Did you practice either the First Friday or the First Saturday devotion? I remember my mother telling us about them–or maybe it was the nuns. I don’t know if I actually completed one before I was twenty although I know I tried.
If I remember correctly, the First Friday devotion was started 1750 or so by St. Margaret Mary who had a vision with the following message: honor the Sacred Heart of Jesus by going to confession and receiving communion on the First Friday of the month for nine consecutive months and you’ll receive twelve promises of the Sacred Heart. The First Saturday devotion had something to do with Mary and required going to confession, going to Mass and of course receiving communion on the first Saturday of five consecutive months. I don’t know if it involved thinking about Mary’s life and whether any promises were made.
When I was growing up, the lady up the street from us–as staunch a Baptist as my mother was a Catholic–was furious when I told her niece about the devotions. “For one thing, God doesn’t appear to people,” she said, “and for another thing you don’t need to do anything for five months or nine to get God’s grace.” I was embarrassed because she thought my mom and my religion were stupid.
As an adult I too think that God will bless us for how much we love Him and love others and not because we fulfilled some formula. Sometimes–many times–that’s harder than it seems–especially the neighbor part. But as it is in most cases, this isn’t about God. It’s about us. And it speaks directly to the question: do we need confession/penance or is repenting in our hearts enough because Jesus already paid the price for our sins?
As a Catholic I believe Jesus died to save me from death (huge!) not to save me from discipline, penance, and good works. I think His suffering, death, and resurrection opened the gates of heaven to me but that it’s up to me to walk through. I believe He forgives me as soon as I feel sorrow in my heart but that I’m not necessarily a shoo-in for heaven because I was born again in the Sacrament of Baptism. I think penance and good works are more than options; I think they are essential for strengthening me against evil so I can complete my race to heaven.

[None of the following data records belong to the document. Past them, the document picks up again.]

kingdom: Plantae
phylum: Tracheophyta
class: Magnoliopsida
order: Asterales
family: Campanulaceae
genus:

That’s why I like the Firsts. Not because of the spiritual promises (but hey, those are nice) but because they require discipline on my part. They require effort and action to take time, on a consistent schedule , to be with God. Don’t I do that on Sunday morning? Not exactly. Sunday is about group worship. Don’t I do that by setting aside a time each month or week or day to read the Bible? Yes, but I do that all year. I like these devotions (and I’m being honest here; I haven’t made many of them) because they are another layer of my relationship with God–sort of like a couple who change up their weekly date night from dinner and a movie to a nine-week yoga class. They may never try it again, but they’ll see each other in a new way and grow closer because of the experience. And that’s exactly what I want with God.